Other survivors said the blast had been huge, even by recent standards, sending body parts flying and setting people aflame. Later yesterday, yet another bomber blew himself up at the West Bank settlement of Efrat, south of Jerusalem, injuring four more Israelis.

Mr Sharon, in his address last night, insisted that, far from wanting to thwart such attacks, Mr Arafat incites and initiates them.

Mr Arafat - looking buoyed to have got the electricity back in his offices and to have been visited by a few dozen international supporters - was adamant that he is committed to "the peace of the brave".

His comments yesterday showed a man regaining confidence after the bitter weekend surprise that saw Israeli tanks converge on his doorstep; on Saturday he had told Al-Jazeera television that the death of the Netanya bomber was the kind of martyr's end to which he aspired, and had committed the cardinal sin of ranting down the phone to CNN's Christiane Amanpour and then cutting her off.

Before his cabinet voted overnight on Thursday to "isolate" but not "harm" Mr Arafat, Mr Sharon had sought but failed to win his colleagues' support for the idea of arresting the Palestinian leader and putting him on the next plane out. Quite what Mr Sharon intends to do with his nemesis now is unclear.

Mr Arafat is entirely disinclined to surrender. Mr Abdullah Shami, the leader of the Islamic Jihad extremist group, yesterday suggested he should be as good as his word and "ascend to the level of the martyrs for the sake of the Palestinian nation".

But Mr Arafat seems disinclined to do that either, instead apparently waiting for threats from Arab states, or American intervention, to force an Israeli retreat and set him free.

Thus far, though, direct Arab intervention amounts to a telephone protest call to Mr Sharon from the king of Morocco.

There have been demonstrations in the two Arab capitals Israel watches most acutely - Cairo and Amman - and threats of diplomatic consequences from the respective governments, the only two with full peace treaties with Israel.
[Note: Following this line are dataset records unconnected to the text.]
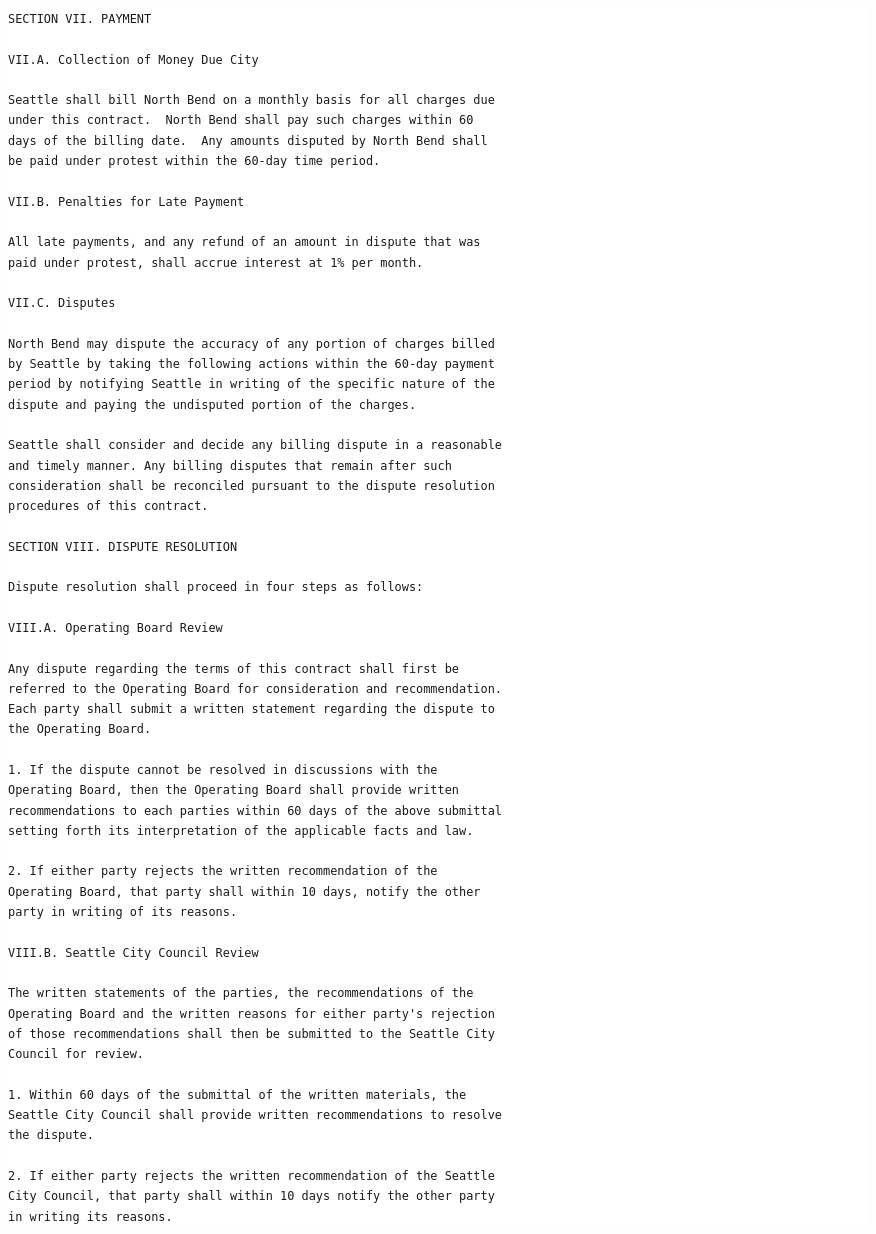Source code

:     SECTION VII. PAYMENT  
  
    VII.A. Collection of Money Due City  
  
    Seattle shall bill North Bend on a monthly basis for all charges due  
    under this contract.  North Bend shall pay such charges within 60  
    days of the billing date.  Any amounts disputed by North Bend shall  
    be paid under protest within the 60-day time period.  
  
    VII.B. Penalties for Late Payment  
  
    All late payments, and any refund of an amount in dispute that was  
    paid under protest, shall accrue interest at 1% per month.  
  
    VII.C. Disputes  
  
    North Bend may dispute the accuracy of any portion of charges billed  
    by Seattle by taking the following actions within the 60-day payment  
    period by notifying Seattle in writing of the specific nature of the  
    dispute and paying the undisputed portion of the charges.  
  
    Seattle shall consider and decide any billing dispute in a reasonable  
    and timely manner. Any billing disputes that remain after such  
    consideration shall be reconciled pursuant to the dispute resolution  
    procedures of this contract.  
  
    SECTION VIII. DISPUTE RESOLUTION  
  
    Dispute resolution shall proceed in four steps as follows:  
  
    VIII.A. Operating Board Review  
  
    Any dispute regarding the terms of this contract shall first be  
    referred to the Operating Board for consideration and recommendation.  
    Each party shall submit a written statement regarding the dispute to  
    the Operating Board.  
  
    1. If the dispute cannot be resolved in discussions with the  
    Operating Board, then the Operating Board shall provide written  
    recommendations to each parties within 60 days of the above submittal  
    setting forth its interpretation of the applicable facts and law.  
  
    2. If either party rejects the written recommendation of the  
    Operating Board, that party shall within 10 days, notify the other  
    party in writing of its reasons.  
  
    VIII.B. Seattle City Council Review  
  
    The written statements of the parties, the recommendations of the  
    Operating Board and the written reasons for either party's rejection  
    of those recommendations shall then be submitted to the Seattle City  
    Council for review.  
  
    1. Within 60 days of the submittal of the written materials, the  
    Seattle City Council shall provide written recommendations to resolve  
    the dispute.  
  
    2. If either party rejects the written recommendation of the Seattle  
    City Council, that party shall within 10 days notify the other party  
    in writing its reasons.  
  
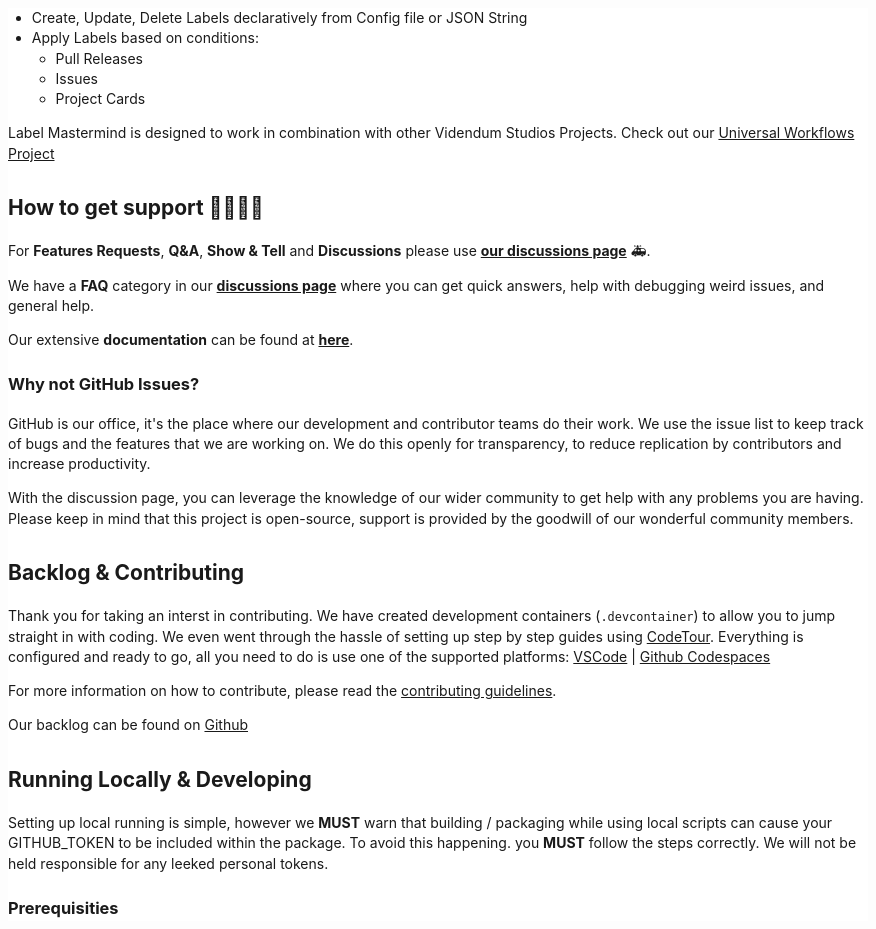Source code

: - Create, Update, Delete Labels declaratively from Config file or JSON String
- Apply Labels based on conditions:
  - Pull Releases
  - Issues
  - Project Cards

Label Mastermind is designed to work in combination with other Videndum Studios Projects. Check out our [Universal Workflows Project](https://github.com/Videndum/Universal-GitAction-Workflows)

## How to get support 👨‍👩‍👧‍👦

For **Features Requests**, **Q&A**, **Show & Tell** and **Discussions** please use **[our discussions page](https://github.com/Videndum/action-masterminds/discussions)** 🚑.

We have a **FAQ** category in our **[discussions page](https://github.com/Videndum/action-masterminds/discussions)** where you can get quick answers, help with debugging weird issues, and general help.

Our extensive **documentation** can be found at **[here](https://github.com/Videndum/action-masterminds/blob/develop/README.md)**.

### Why not GitHub Issues?

GitHub is our office, it's the place where our development and contributor teams do their work. We use the issue list to keep track of bugs and the features that we are working on. We do this openly for transparency, to reduce replication by contributors and increase productivity.

With the discussion page, you can leverage the knowledge of our wider community to get help with any problems you are having. Please keep in mind that this project is open-source, support is provided by the goodwill of our wonderful community members.

## Backlog & Contributing

Thank you for taking an interst in contributing. We have created development containers (`.devcontainer`) to allow you to jump straight in with coding. We even went through the hassle of setting up step by step guides using [CodeTour](https://github.com/vsls-contrib/codetour). Everything is configured and ready to go, all you need to do is use one of the supported platforms: [VSCode](https://code.visualstudio.com/docs/remote/remote-overview) | [Github Codespaces](https://github.com/features/codespaces)

For more information on how to contribute, please read the [contributing guidelines](docs/contributing/README.md).

Our backlog can be found on [Github](https://github.com/Videndum/action-masterminds/projects/1)

## Running Locally & Developing

Setting up local running is simple, however we **MUST** warn that building / packaging while using local scripts can cause your GITHUB_TOKEN to be included within the package. To avoid this happening. you **MUST** follow the steps correctly. We will not be held responsible for any leeked personal tokens.

### Prerequisities
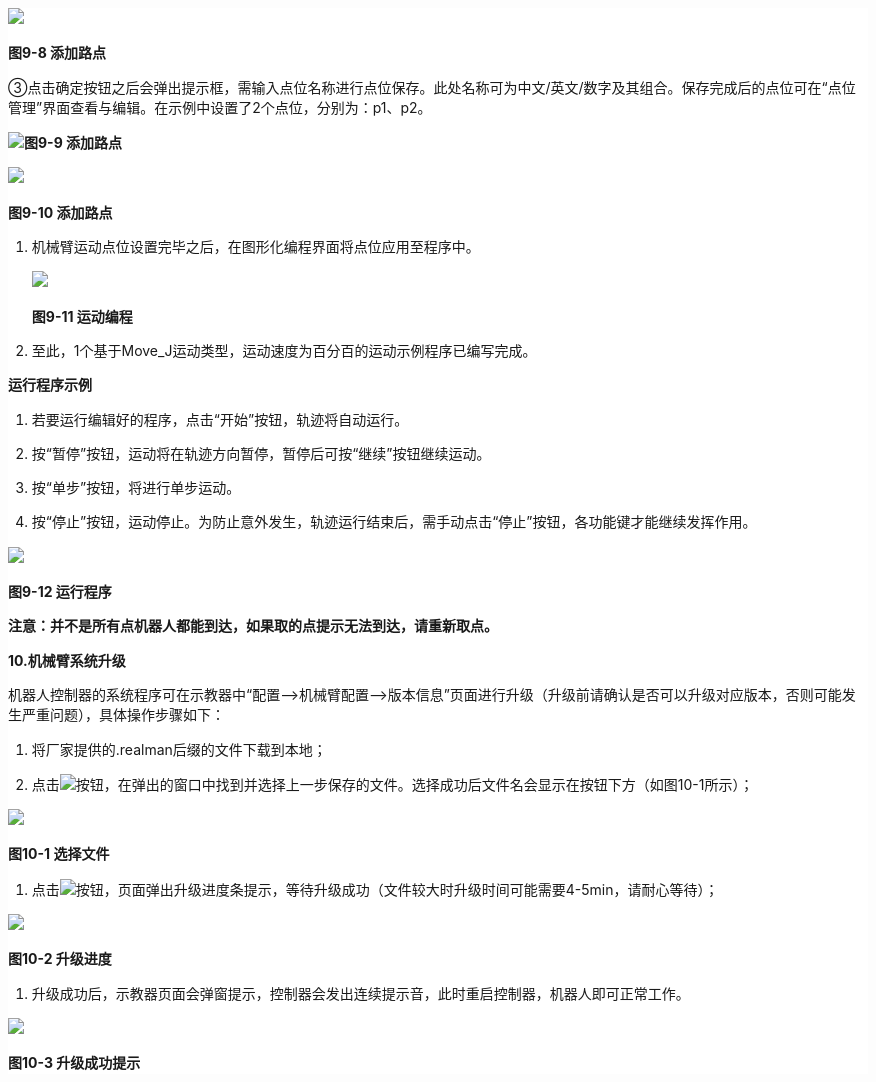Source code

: ![](6a6ec8e1ccbfd9c7eac64780707dda9b.png)

**图9-8 添加路点**

③点击确定按钮之后会弹出提示框，需输入点位名称进行点位保存。此处名称可为中文/英文/数字及其组合。保存完成后的点位可在“点位管理”界面查看与编辑。在示例中设置了2个点位，分别为：p1、p2。

![](b0bdb790d968d7f568a7a239fcf8ea40.png)**图9-9 添加路点**

![](15954b0fd2673fbd3d2ef32b6f0e21a0.png)

**图9-10 添加路点**

1.  机械臂运动点位设置完毕之后，在图形化编程界面将点位应用至程序中。

    ![](3498f6302dc19ceb6837d4c184d05c0e.png)

    **图9-11 运动编程**

2.  至此，1个基于Move_J运动类型，运动速度为百分百的运动示例程序已编写完成。

**运行程序示例**

1.  若要运行编辑好的程序，点击“开始”按钮，轨迹将自动运行。

2.  按“暂停”按钮，运动将在轨迹方向暂停，暂停后可按“继续”按钮继续运动。

3.  按“单步”按钮，将进行单步运动。

4.  按“停止”按钮，运动停止。为防止意外发生，轨迹运行结束后，需手动点击“停止”按钮，各功能键才能继续发挥作用。

![](0729f5f6b8a72e8af45378772431450a.png)

**图9-12 运行程序**

**注意：并不是所有点机器人都能到达，如果取的点提示无法到达，请重新取点。**

**10.机械臂系统升级**

机器人控制器的系统程序可在示教器中“配置--\>机械臂配置--\>版本信息”页面进行升级（升级前请确认是否可以升级对应版本，否则可能发生严重问题），具体操作步骤如下：

1.  将厂家提供的.realman后缀的文件下载到本地；

2.  点击![](7e451571a937bc75bb07dcf550316867.png)按钮，在弹出的窗口中找到并选择上一步保存的文件。选择成功后文件名会显示在按钮下方（如图10-1所示）；

![](575d6c2ad855bdb3b33342f0e98fa297.png)

**图10-1 选择文件**

1.  点击![](d76d2384ce16628d7b9731f623270bff.png)按钮，页面弹出升级进度条提示，等待升级成功（文件较大时升级时间可能需要4-5min，请耐心等待）；

![](3edf2a6a38764a5dce20095dddb1474d.png)

**图10-2 升级进度**

1.  升级成功后，示教器页面会弹窗提示，控制器会发出连续提示音，此时重启控制器，机器人即可正常工作。

![](3603b0930fff345d1a1412d945bd09fe.png)

**图10-3 升级成功提示**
But Mr Sharon is unlikely to be much moved by what he would consider mild sabre-rattling.

Critically, the Bush Administration, though it has supported a UN Security Council call for an Israeli withdrawal, is evidently not pressing Israel to make that withdrawal immediate.

On Saturday, President Bush had indicated a fair degree of latitude for Mr Sharon, saying that he "fully" understood "Israel's need to defend herself".

Mr Ran Cohen, one of the leaders of the leftist Meretz opposition party, last night complained that Mr Sharon had failed to tell the public "where this will end".

But with even Mr Shimon Peres, the Foreign Minister who shared the 1994 Nobel Peace Prize with Mr Arafat, standing fairly solidly by Mr Sharon's side, and with few Israelis inclined to question a military response to so incessant a tide of bombings, there is, in fact, no end in sight.